The thing with human intelligence is that it obviously has much more creative and ingenious ways to show its sinister side. Monkeys assault, withhold resources, ostracize and many times even kill their own to send a message to “toe the line” to groups or individuals that are seen as a threat due to difference in heritage. With people, power plays and messages to “toe the line” to the social power structure can be taken to a whole new level of ingenuity through psychosocial manipulation with verbal language, subtle behaviors, and even medical and scientific technologies.
A young female faculty member in the department of Psychiatry was assigned to me for my well-being during my administrative leave. During one of the therapy sessions she told me “you are a very attractive woman; I think that is why your co-residents treat you this way.” Yet I was the one being psychiatrically examined, evaluated and recommended to take SSRIs. Macaques do not have the intelligence or technology to give medications to lower ranking females to keep those females functional, feel happier and not rebel against abuse of power; against being attacked because the higher ups see them as a threat. Instead macaques physically assault each other in the open and that also happens in medical training.
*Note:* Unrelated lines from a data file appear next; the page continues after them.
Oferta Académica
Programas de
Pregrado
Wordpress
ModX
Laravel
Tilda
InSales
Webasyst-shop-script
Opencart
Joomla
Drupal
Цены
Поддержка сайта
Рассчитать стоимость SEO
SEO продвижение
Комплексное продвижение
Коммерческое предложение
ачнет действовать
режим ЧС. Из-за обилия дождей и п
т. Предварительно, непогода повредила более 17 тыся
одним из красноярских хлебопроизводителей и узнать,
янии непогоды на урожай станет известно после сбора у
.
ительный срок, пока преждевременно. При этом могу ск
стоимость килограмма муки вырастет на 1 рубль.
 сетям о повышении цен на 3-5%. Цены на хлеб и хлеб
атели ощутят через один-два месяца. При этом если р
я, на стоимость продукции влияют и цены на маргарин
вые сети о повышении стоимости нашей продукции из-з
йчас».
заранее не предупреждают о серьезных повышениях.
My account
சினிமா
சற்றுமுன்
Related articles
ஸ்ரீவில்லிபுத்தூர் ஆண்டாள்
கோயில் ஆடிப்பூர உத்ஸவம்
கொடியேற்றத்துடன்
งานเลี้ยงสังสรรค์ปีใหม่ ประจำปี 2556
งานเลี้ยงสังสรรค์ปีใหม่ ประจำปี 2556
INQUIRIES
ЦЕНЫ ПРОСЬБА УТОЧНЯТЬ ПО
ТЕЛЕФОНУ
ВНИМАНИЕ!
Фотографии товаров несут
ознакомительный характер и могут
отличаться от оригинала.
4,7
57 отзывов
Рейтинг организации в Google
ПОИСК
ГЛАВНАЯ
Maybe the reason why the powers that be in my residency training program instinctively took such insidious, invisible methods to get me to comply was that they did not want to lose face in front of me. Here they were in a healing profession, with the responsibility of human lives, going to be pillars of their communities with respect and prestige. More overt methods would have held up a mirror to their self-image and the mirror would have shattered that image. More overt methods of repression would have allowed me to see what they really were and what the game they played was really about. In turn, I would have had no problem playing them at their game with their social rules and with their use of language; “monkey see, monkey do.”